Kennan went on to write an influential piece, whose author was identified only as "X," in Foreign Affairs magazine and then helped to put together the Marshall Plan to rescue war-ravaged Europe. But he soon drifted back to the sidelines of power as a pessimistic commentator, and by 1950 moved to Princeton, where he spent most of the remaining half-century of his life.
Kennan's roots as a realist thinker came from a cold view of national interests, narrowly defined, and a dark view of human nature. That made him a traditionalist and a conservative, even though his sharpest critics came from the right. In a passage that gives a revealing taste of his book, Lukacs goes so far as to paint him, admiringly, as a lonely dissenter among the worshipers of progress: "He believed that people, and especially Americans, have reached a time when they must rethink the entire idea of 'progress.' That alone may -- I shall not say it will -- qualify him as more than an intellectual, more than a conservative, more than a traditionalist: a lone voice of prophet, a conscience of his nation."

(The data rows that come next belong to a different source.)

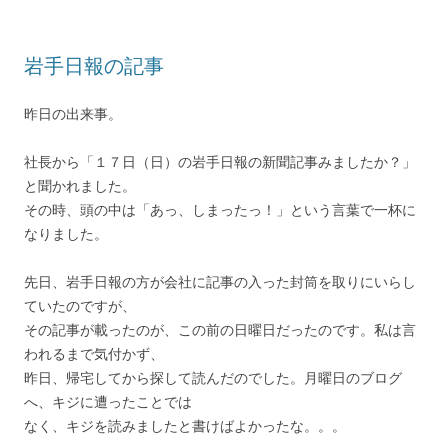
岩手日報の記事
昨日の出来事。
社長から「１７日（日）の岩手日報の新聞記事みましたか？」
と聞かれました。
その時、頭の中は「あっ、しまったっ！」という言葉で一杯に
なりました。
先日、岩手日報の方が会社に記事の入った封筒を取りにいらし
ていたのですが、
その記事が載ったのが、この前の日曜日だったのです。私は言
われるまで気付かず、
昨日、帰宅してから探して読んだのでした。月曜日のブログ
へ、キジに遭ったことでは
なく、キジを読みましたと書けばよかったな。。。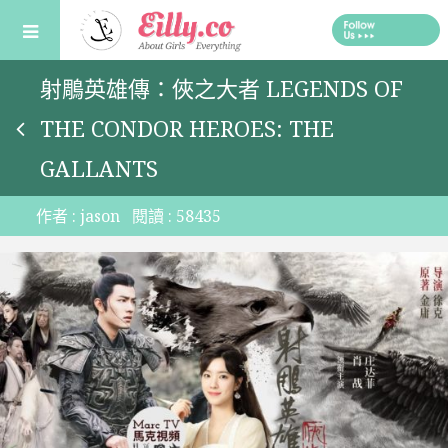
Skip
to
content
射鵰英雄傳：俠之大者 LEGENDS OF
THE CONDOR HEROES: THE
GALLANTS
作者 :
jason
閱讀 :
58435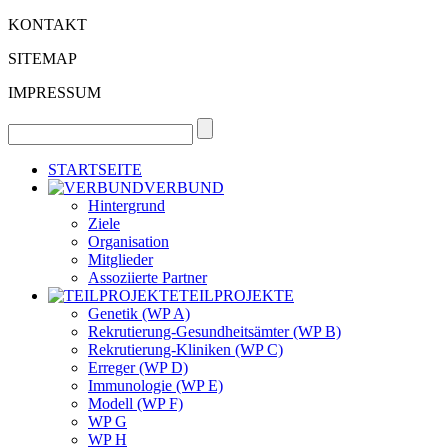
KONTAKT
SITEMAP
IMPRESSUM
STARTSEITE
VERBUND
Hintergrund
Ziele
Organisation
Mitglieder
Assoziierte Partner
TEILPROJEKTE
Genetik (WP A)
Rekrutierung-Gesundheitsämter (WP B)
Rekrutierung-Kliniken (WP C)
Erreger (WP D)
Immunologie (WP E)
Modell (WP F)
WP G
WP H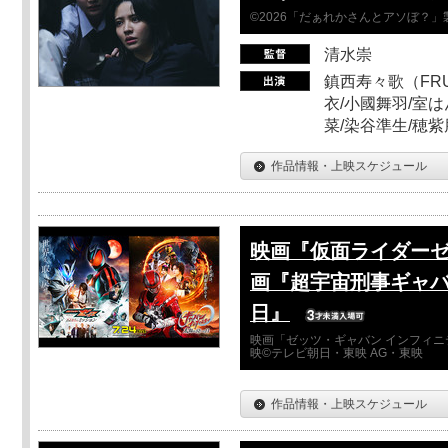
©2026「だぁれかさんとアソぼ？」
清水崇
鎮西寿々歌（FRUI
衣/小國舞羽/室
菜/染谷準生/穂紫
作品情報・上映スケジュール
映画『仮面ライダーゼ
画『超宇宙刑事ギャバ
日』
映画「ゼッツ・ギャバン インフィニ
映©テレビ朝日・東映 AG・東映
作品情報・上映スケジュール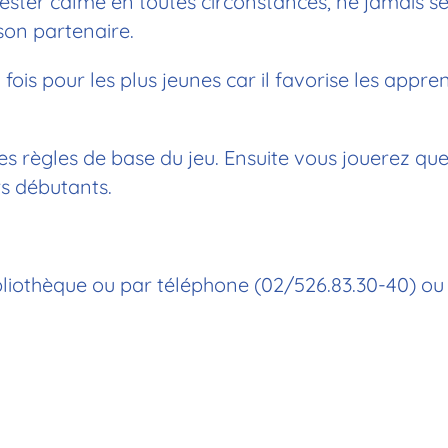
 rester calme en toutes circonstances, ne jamais s
son partenaire.
 fois pour les plus jeunes car il favorise les appre
 règles de base du jeu. Ensuite vous jouerez quel
rs débutants.
ibliothèque ou par téléphone (02/526.83.30-40) ou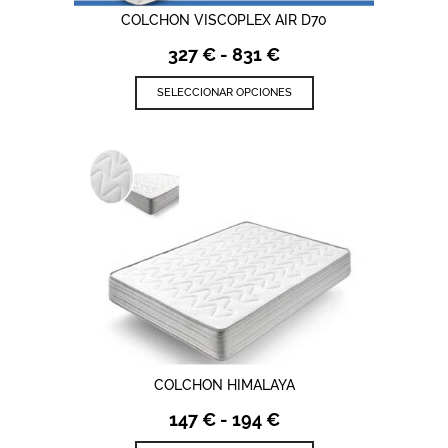
COLCHON VISCOPLEX AIR D70
Rango
327
€
-
831
€
de
Este
precios:
SELECCIONAR OPCIONES
producto
desde
tiene
327 €
múltiples
hasta
variantes.
831 €
Las
opciones
se
pueden
elegir
en
la
página
de
producto
COLCHON HIMALAYA
Rango
147
€
-
194
€
de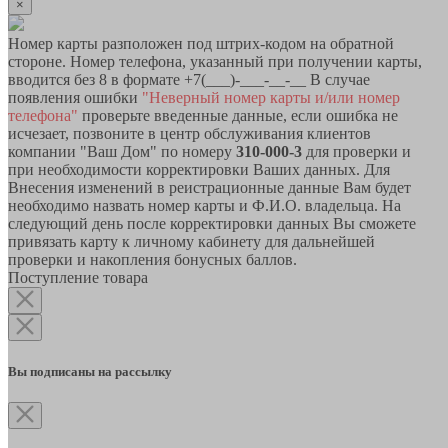
×
Номер карты разположен под штрих-кодом на обратной
стороне. Номер телефона, указанный при получении карты,
вводится без 8 в формате +7(___)-___-__-__ В случае
появления ошибки
"Неверный номер карты и/или номер
телефона"
проверьте введенные данные, если ошибка не
исчезает, позвоните в центр обслуживания клиентов
компании "Ваш Дом" по номеру
310-000-3
для проверки и
при необходимости корректировки Ваших данных. Для
Внесения изменений в реистрационные данные Вам будет
необходимо назвать номер карты и Ф.И.О. владельца. На
следующий день после корректировки данных Вы сможете
привязать карту к личному кабинету для дальнейшей
проверки и накопления бонусных баллов.
Поступление товара
Вы подписаны на рассылку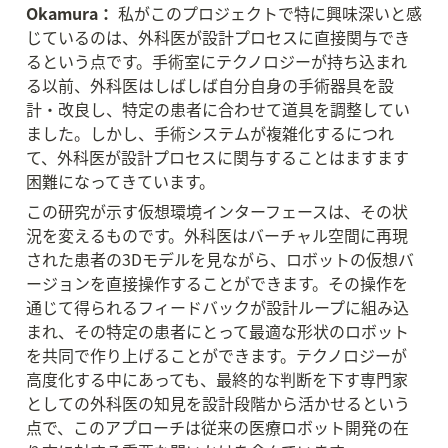
Okamura：
 私がこのプロジェクトで特に興味深いと感
じているのは、外科医が設計プロセスに直接関与でき
るという点です。手術室にテクノロジーが持ち込まれ
る以前、外科医はしばしば自分自身の手術器具を設
計・改良し、特定の患者に合わせて道具を調整してい
ました。しかし、手術システムが複雑化するにつれ
て、外科医が設計プロセスに関与することはますます
困難になってきています。
この研究が示す仮想環境インターフェースは、その状
況を変えるものです。外科医はバーチャル空間に再現
された患者の3Dモデルを見ながら、ロボットの仮想バ
ージョンを直接操作することができます。その操作を
通じて得られるフィードバックが設計ループに組み込
まれ、その特定の患者にとって最適な形状のロボット
を共同で作り上げることができます。テクノロジーが
高度化する中にあっても、最終的な判断を下す専門家
としての外科医の知見を設計段階から活かせるという
点で、このアプローチは従来の医療ロボット開発の在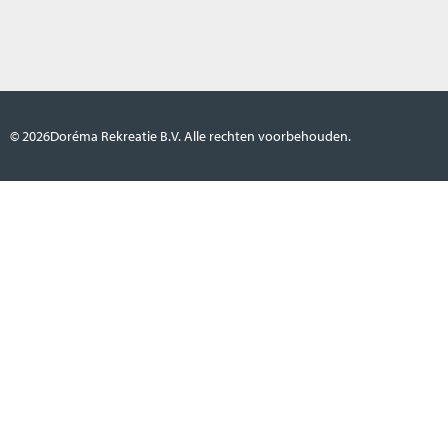
© 2026
Doréma Rekreatie B.V. Alle rechten voorbehouden.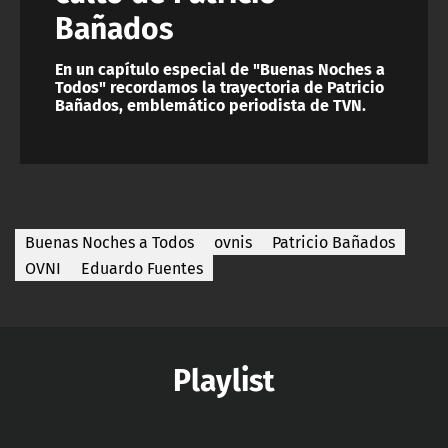
Bañados
En un capítulo especial de "Buenas Noches a
Todos" recordamos la trayectoria de Patricio
Bañados, emblemático periodista de TVN.
Buenas Noches a Todos
ovnis
Patricio Bañados
OVNI
Eduardo Fuentes
Playlist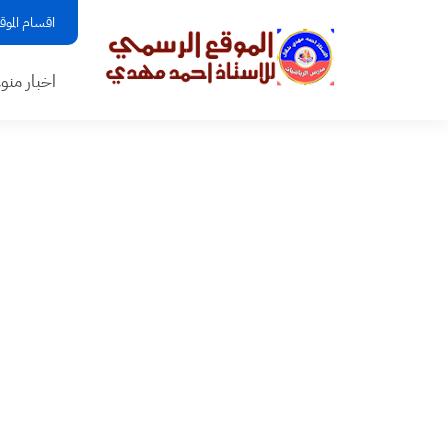
اقسام الموق
اخبار منو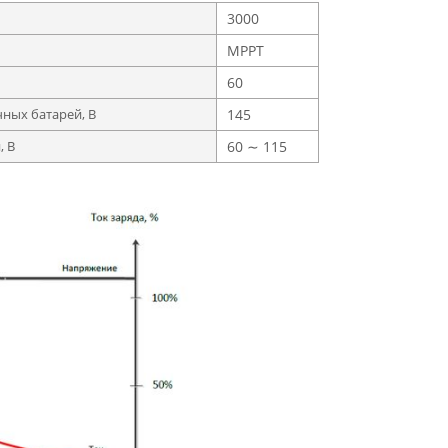
3000
MPPT
60
ных батарей, В
145
, В
60 ∼ 115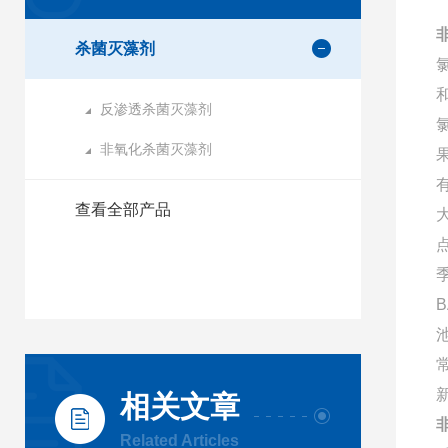
杀菌灭藻剂
反渗透杀菌灭藻剂
非氧化杀菌灭藻剂
查看全部产品
相关文章
Related Articles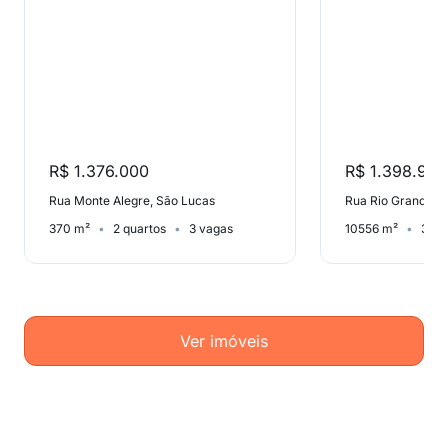
R$ 1.376.000
R$ 1.398.997
Rua Monte Alegre, São Lucas
Rua Rio Grande do
370 m²
2 quartos
3 vagas
10556 m²
3 qu
Ver imóveis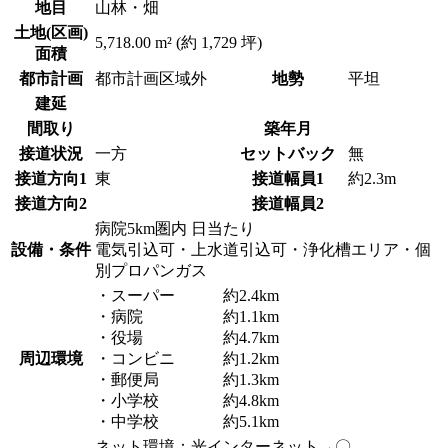
地目
山林・畑
土地(区画)
5,718.00 m² (約 1,729 坪)
面積
都市計画
都市計画区域外
地勢
平坦
建延
間取り
築年月
接道状況
一方
セットバック
無
接道方向1
東
接道幅員1
約2.3m
接道方向2
接道幅員2
病院5km圏内
日当たり
設備・条件
電気引込可・上水道引込可・浄化槽エリア・個
別プロパンガス
・スーパー 約2.4km
・病院 約1.1km
・役場 約4.7km
周辺環境
・コンビニ 約1.2km
・郵便局 約1.3km
・小学校 約4.8km
・中学校 約5.1km
ネット環境：光インターネット→〇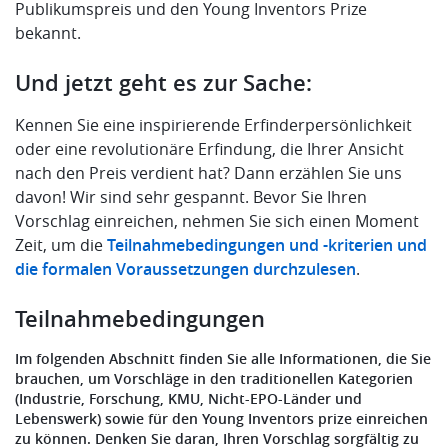
Publikumspreis und den Young Inventors Prize
bekannt.
Und jetzt geht es zur Sache:
Kennen Sie eine inspirierende Erfinderpersönlichkeit
oder eine revolutionäre Erfindung, die Ihrer Ansicht
nach den Preis verdient hat? Dann erzählen Sie uns
davon! Wir sind sehr gespannt. Bevor Sie Ihren
Vorschlag einreichen, nehmen Sie sich einen Moment
Zeit, um die
Teilnahmebedingungen und -kriterien und
die formalen Voraussetzungen durchzulesen
.
Teilnahmebedingungen
Im folgenden Abschnitt finden Sie alle Informationen, die Sie
brauchen, um Vorschläge in den traditionellen Kategorien
(Industrie, Forschung, KMU, Nicht-EPO-Länder und
Lebenswerk) sowie für den Young Inventors prize einreichen
zu können. Denken Sie daran, Ihren Vorschlag sorgfältig zu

Lukacs remains sympathetic throughout this brief book, but he provides grist for those who might have qualms about Kennan's brand of realism. From his early days as a foreign service officer to his later ones as a sage in Princeton, Kennan was unabashedly dubious about democracy. He approved of authoritarian regimes and was contemptuous of America's middle class. He also disdained the role of morality, as opposed to calculated national interests, in foreign policy; he resisted allowing more Jews to immigrate to America after Hitler took power, and he was cool toward America's entry into World War II.
Others, most notably the Yale historian John Lewis Gaddis, will eventually produce fuller biographies of Kennan. Lukacs's literate, elegant and slim volume is more of an appreciation than a biography. Yet in that regard, it is both useful and timely, especially as the United States begins yet another century of trying to weave together its national interests, which Kennan understood so well, and its moral impulses, which he did not.